==== EXTRACTED TEXT ====

Saturday, August 14, 2010
Summer is slipping away and that tiny pull that reminds me to not miss a minute has turned into a giant rope playing a killer game of tug of war between the stuff that needs to be done and the last days of summer joy:
-the morning pile of boys in my bed just laying around and chatting,
-the lazy morning pancake feasts that have no time limit,
-riding bikes to 7-11 for an afternoon Slurpee,
-Sculpy clay creations just because,
-games in the yard while I fuss over the garden,
-dinner at whatever time we get around to it followed by staying up too late having a 30 Rock-a-thon.
Nixon and Easton are home safe and sound from their big adventure. There were THREE Jamboree troops on their flight home (so sorry for the 3 or 4 other people on the plane!). That was a quite a crowd at the airport and the hugs were tight and long and as sweet as I had imagined.
Nixon left two days later for our ward's High Adventure - a backpack to the highest point in Utah - King's Peak. They hiked over 40 miles to 13,528 feet in 4 days. He was sooo tired when he came back. The word fun hasn't come out of his mouth yet, but he was proud of himself and glad he went. I'm proud and glad too!

====

> **REQUIRED WORK**:
[a] Answer these questions from the blog post:
(i) Where do the boys ride bikes for an afternoon Slurpee?
(ii) How many Jamboree troops were on the flight home?
(iii) To what elevation did the High Adventure hikers climb?
[b] Reproduce the blog post word for word, beginning at the words "Nixon left two" and stopping after "and glad too!".

==== RECORDS SUPPLIED ====

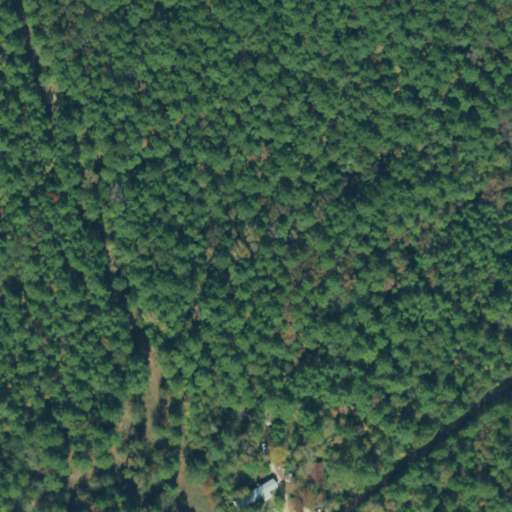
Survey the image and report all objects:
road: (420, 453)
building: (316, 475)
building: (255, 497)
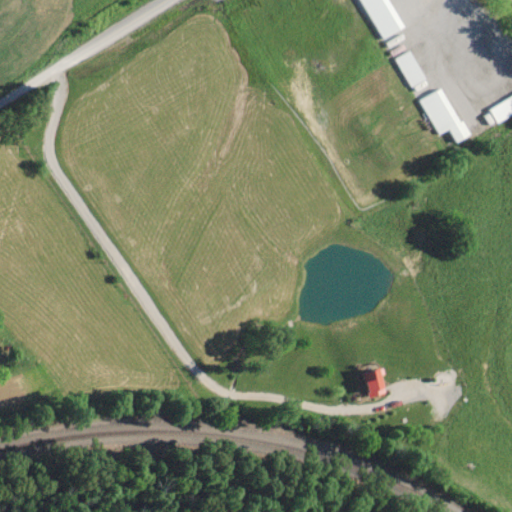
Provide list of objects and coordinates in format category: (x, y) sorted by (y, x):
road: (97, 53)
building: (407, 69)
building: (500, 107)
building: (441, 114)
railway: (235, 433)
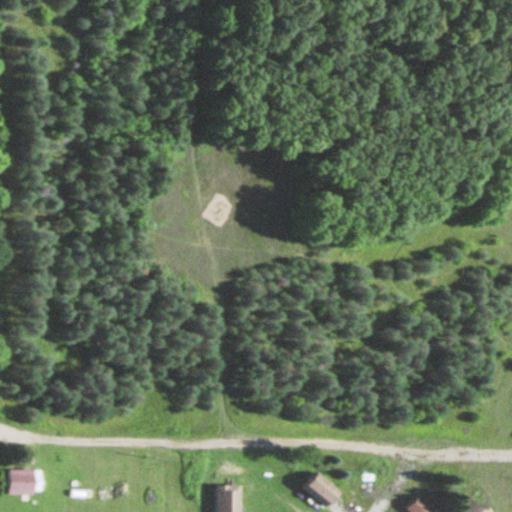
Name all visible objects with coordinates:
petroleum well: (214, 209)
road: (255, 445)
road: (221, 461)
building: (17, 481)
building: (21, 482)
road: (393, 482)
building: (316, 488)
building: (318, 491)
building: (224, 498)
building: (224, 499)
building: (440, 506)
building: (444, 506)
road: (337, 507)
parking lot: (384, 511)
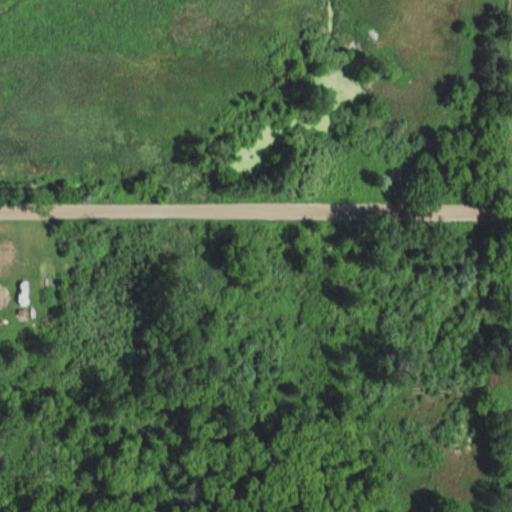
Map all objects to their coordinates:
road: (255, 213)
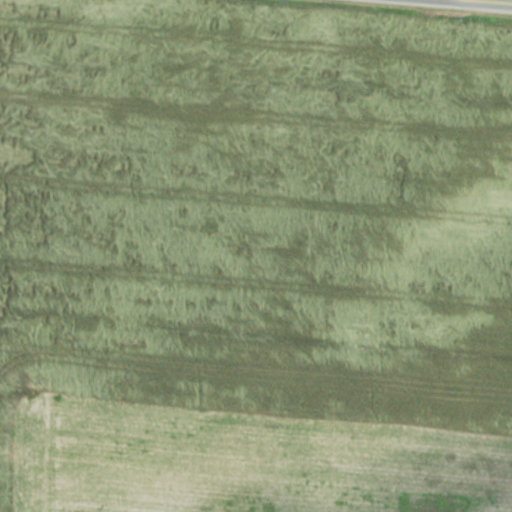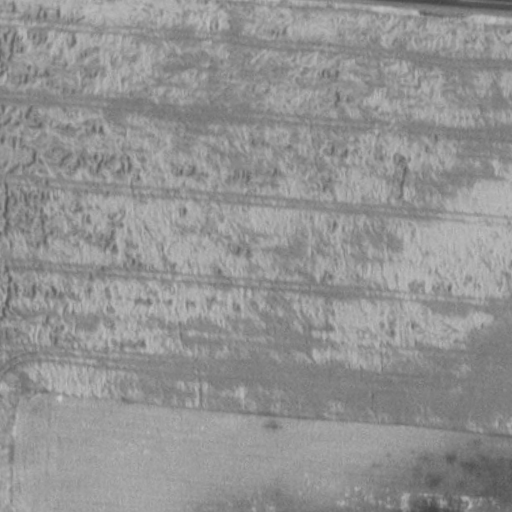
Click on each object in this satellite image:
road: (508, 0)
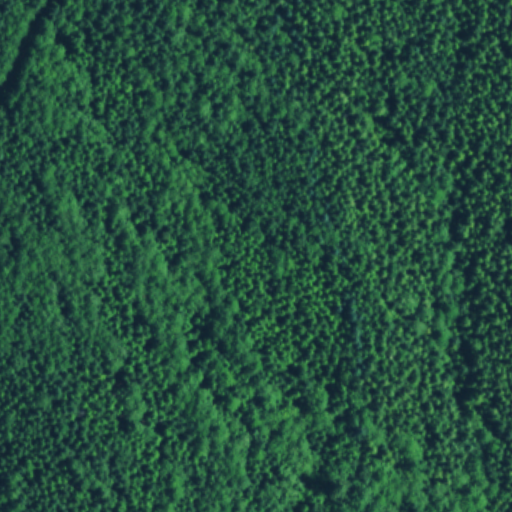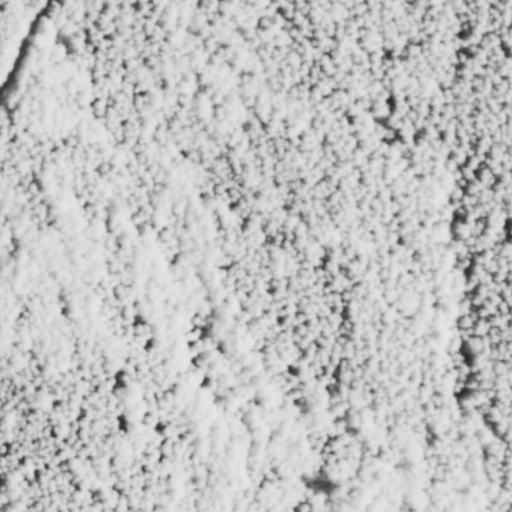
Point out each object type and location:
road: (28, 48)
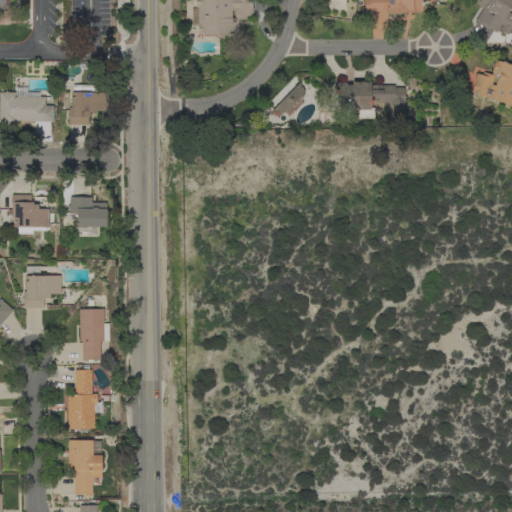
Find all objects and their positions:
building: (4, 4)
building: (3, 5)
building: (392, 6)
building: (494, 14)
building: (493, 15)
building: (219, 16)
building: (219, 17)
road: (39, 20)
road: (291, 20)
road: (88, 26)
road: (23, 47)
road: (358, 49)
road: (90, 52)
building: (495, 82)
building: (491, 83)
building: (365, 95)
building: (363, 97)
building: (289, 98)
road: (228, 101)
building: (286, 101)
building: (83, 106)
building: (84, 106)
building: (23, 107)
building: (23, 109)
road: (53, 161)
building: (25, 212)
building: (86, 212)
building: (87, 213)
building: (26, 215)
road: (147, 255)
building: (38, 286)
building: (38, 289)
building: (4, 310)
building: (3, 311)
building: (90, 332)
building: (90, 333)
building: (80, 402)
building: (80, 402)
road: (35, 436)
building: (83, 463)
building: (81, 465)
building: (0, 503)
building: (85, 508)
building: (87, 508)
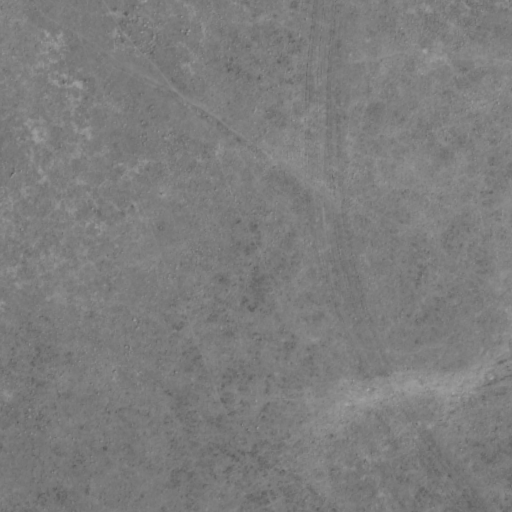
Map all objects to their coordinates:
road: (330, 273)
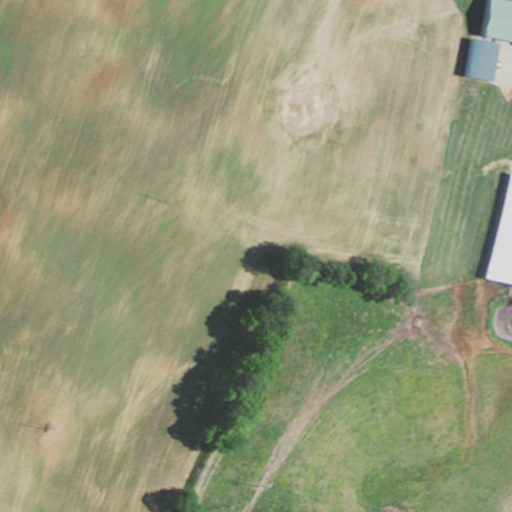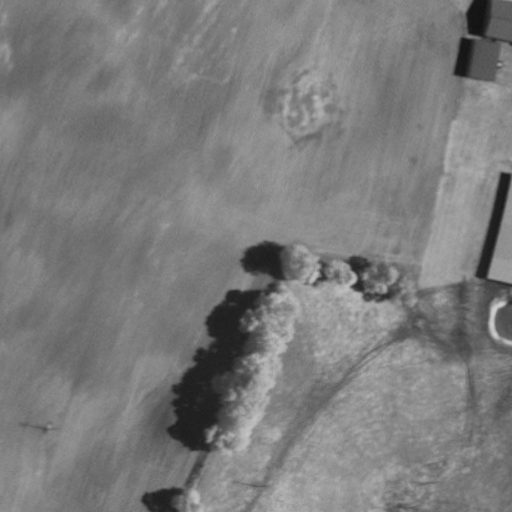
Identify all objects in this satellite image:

====

> **ANSWERS FOR THIS EXERCISE**:
[a]
(i) 7-11
(ii) Three
(iii) 13,528 feet

[b]
Nixon left two days later for our ward's High Adventure - a backpack to the highest point in Utah - King's Peak. They hiked over 40 miles to 13,528 feet in 4 days. He was sooo tired when he came back. The word fun hasn't come out of his mouth yet, but he was proud of himself and glad he went. I'm proud and glad too!